Robert Jordan sintió que su rostro se ponía rojo.

—¿Has dormido bien? —preguntó Pilar. Luego dijo—: La verdad es que por aquí no hay nadie malo. Podría haberlo. Pero, no sé por qué, no lo ha habido. Hay probablemente un Dios, después de todo, aunque nosotros le hayamos suprimido. Vete —dijo a Pablo—; esto no tiene nada que ver contigo. Esto es para gente más joven que tú y hecha de otra pasta. Vete. —Luego, a Robert Jordan— Agustín se cuidará de tus cosas. Nos iremos en cuanto llegue.

El día era claro, brillante y aparecía ya templado por el sol.
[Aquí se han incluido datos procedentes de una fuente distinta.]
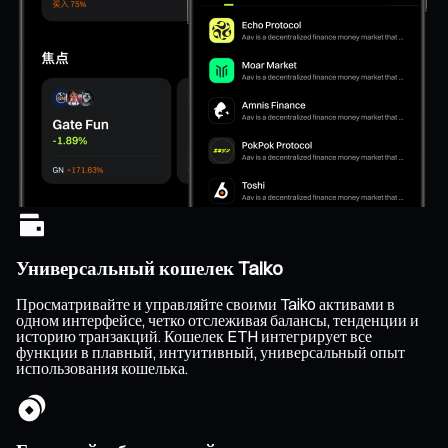
Универсальный кошелек Taiko
Просматривайте и управляйте своими Taiko активами в
одном интерфейсе, четко отслеживая балансы, тенденции и
историю транзакций. Кошелек ETH интегрирует все
функции в плавный, интуитивный, универсальный опыт
использования кошелька.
Robert Jordan se quedó mirando a la mujerona de cara atezada, con sus ojos bondadosos y muy separados, con su rostro cuadrado, pesado, surcado de arrugas y de una fealdad atractiva; los ojos eran alegres, aunque la cara permanecía triste, mientras los labios no se movían. La miró y luego volvió su vista al hombre, pesado y corpulento, que se alejaba entre los árboles, hacia el cercado. La mujer también le seguía con los ojos.

—¿Qué, habéis hecho el amor? —preguntó la mujer.

—¿Qué es lo que le ha dicho ella?

—No ha querido decirme nada.

—Entonces yo tampoco le diré nada.

—Entonces es que habéis hecho el amor —dijo la mujer de Pablo—. Tienes que ser muy cariñoso con ella.

—¿Y si tuviera un niño?

—No estaría mal —contestó la mujer—; eso no es lo peor que puede pasarle.

—El lugar no es muy a propósito para tenerlo.

—No seguirá mucho tiempo aquí; se irá contigo.

—¿Y adonde iré yo? No podré llevarme ninguna mujer a donde yo tenga que ir.

—¿Quién sabe? Quizá cuando te vayas te lleves a dos.

—Esa no es manera de hablar.

—Escucha —dijo la mujer de Pablo—; yo no soy cobarde, pero veo con claridad las cosas por la mañana temprano, y creo que de todos los que estamos vivos hoy hay muchos que ya no verán el próximo domingo.

—¿Qué día es hoy?

—Domingo.

—¡Qué va! —dijo Robert Jordan—; el domingo está muy lejos. Si vemos el miércoles, podremos darnos por contentos. Pero no me gusta que hable así.

—Todo el mundo— tiene necesidad de hablar con alguien —dijo la mujer de Pablo—; antes teníamos la religión y otras tonterías. Ahora debiéramos disponer todos de alguien con quien poder hablar francamente; por mucho valor que se tenga, uno se siente cada vez más solo.